Em um site, o diretor da escola Wagner Luiz Bonifácio dos Santos publicou uma nota em nome da comunidade escolar na qual aponta que o professor “reconheceu que sua ação foi infeliz ao usar a vestimenta” e fez uma carta “pedindo desculpa a toda comunidade por seu ato impensado” e aos demais colegas durante reunião do Conselho de Escola. Também informou que, por conta do episódio, o Conselho de Classe refletiu sobre o tema e que a escola “irá introduzir temas de “Ações antirracistas”, o qual será inserido de forma gradual e contínua em nossos projetos permanentes no próximo ano, envolvendo todos os atores em formação em nosso projeto pedagógico escolar, levando assim professores, alunos, funcionários e a comunidade em geral a refletir e criar ações que visem a construção de uma sociedade inclutora (sic) e alicerçada na ética humana planetária”.
O que diz o governo
A Ponte questionou a Secretaria Estadual de Educação, que encaminhou a seguinte nota:
A Secretaria da Educação do Estado de São Paulo (Seduc-SP) informa que, assim que soube do caso, abriu apuração preliminar e afastou imediatamente o professor envolvido, que é efetivo, até o término da apuração. A Diretoria de Ensino de Santo André formou uma comissão interracial para averiguar os fatos. A Pasta não admite qualquer forma de discriminação e injúria racial. Com o compromisso de combater casos de racismo, a Seduc-SP trabalha veemente na formação de toda a rede com a Trilha Antirracista, bem como atua na promoção de um ambiente solidário, colaborativo, acolhedor e seguro nas escolas. A gestão da unidade e a Diretoria de Ensino de Santo André estão à disposição de pais e/ou responsáveis para esclarecimentos.

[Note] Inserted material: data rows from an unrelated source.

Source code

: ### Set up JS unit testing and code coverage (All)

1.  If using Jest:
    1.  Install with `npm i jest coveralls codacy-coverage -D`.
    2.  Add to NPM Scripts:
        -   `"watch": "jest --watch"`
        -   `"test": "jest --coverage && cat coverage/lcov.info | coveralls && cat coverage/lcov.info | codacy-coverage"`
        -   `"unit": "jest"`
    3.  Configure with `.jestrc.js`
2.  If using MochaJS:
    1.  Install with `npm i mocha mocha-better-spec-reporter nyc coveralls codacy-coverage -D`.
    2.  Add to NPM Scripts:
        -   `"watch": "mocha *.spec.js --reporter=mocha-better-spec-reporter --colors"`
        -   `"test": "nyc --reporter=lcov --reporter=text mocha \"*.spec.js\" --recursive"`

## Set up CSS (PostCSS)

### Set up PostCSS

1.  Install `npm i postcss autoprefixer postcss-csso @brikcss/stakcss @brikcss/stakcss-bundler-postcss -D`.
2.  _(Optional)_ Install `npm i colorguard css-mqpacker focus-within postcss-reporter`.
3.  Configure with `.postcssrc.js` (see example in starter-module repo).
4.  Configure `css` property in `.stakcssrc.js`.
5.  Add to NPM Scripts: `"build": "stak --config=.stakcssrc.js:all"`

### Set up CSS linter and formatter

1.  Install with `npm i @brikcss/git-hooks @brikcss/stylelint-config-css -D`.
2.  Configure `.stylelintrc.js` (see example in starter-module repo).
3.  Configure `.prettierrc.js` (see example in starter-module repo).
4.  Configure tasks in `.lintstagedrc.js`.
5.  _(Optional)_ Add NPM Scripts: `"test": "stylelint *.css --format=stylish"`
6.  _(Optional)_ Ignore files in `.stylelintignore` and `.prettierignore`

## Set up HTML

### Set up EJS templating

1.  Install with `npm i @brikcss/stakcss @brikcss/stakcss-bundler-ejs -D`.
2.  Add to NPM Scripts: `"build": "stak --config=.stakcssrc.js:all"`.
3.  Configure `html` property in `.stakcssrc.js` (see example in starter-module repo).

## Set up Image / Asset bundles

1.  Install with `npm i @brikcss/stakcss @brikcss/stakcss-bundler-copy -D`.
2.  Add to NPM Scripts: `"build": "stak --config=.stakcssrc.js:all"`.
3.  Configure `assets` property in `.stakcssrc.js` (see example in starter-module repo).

Em uma carta divulgada em redes sociais, o professor Luiz Bortolo se diz “profundamente antirracista” e que o episódio foi um “grande mal entendido”. Na carta, sua versão dos fatos é a seguinte:
Desde 2017, ainda na Escola Oscavo de Paula, monto uma peça teatral de denuncia do racismo, no mês da consciência negra, em que existem personagens vestidos de Klan. Nesse ano, na Escola Amaral Wagner, pretendia fazer o mesmo, com o conhecimento e autorização verbal da direção escolar. Mas não foi possível por conta da pandemia, razão pela qual a peça deveria ser filmada. No dia 8 de dezembro, na festa de final de ano da escola, professores e alunos foram convidados a vir fantasiados. Nesse momento, no desejo de me alinhar aos alunos, já fantasiados, peguei a veste da KK Klan que estava em meu armário e a vesti, para divulgar a nossa peça teatral, que seria agora encenada e apenas filmada, e distribuída a todas as classes, por causa da pandemia, mas depois, seria apresentada na semana do 13 de maio, por ocasião da libertação formal dos escravos. Muitos dos meus alunos entenderam perfeitamente o que aconteceu. Neste momento, fui filmado por celular e essa filmagem gerou a denúncia contra mim, por pessoas que desconheciam o contexto. Fiquei pouquíssimo tempo vestido com tais vestes, porque de fato não faria sentido permanecer com elas mais tempo. Peço aqui desculpas sinceras pelo choque causado, mas reitero que a intenção era a divulgação da nossa peça teatral. Porque de fato a simples visão da indumentária desses racistas facínoras, a quem eu repudio, é digna de asco.
Reportagem atualizada às 15h38, de 21/12/2021, para incluir posição da direção da escola.
Reportagem atualizada às 14h40 de 26/12/2021 para incluir a posição do professor.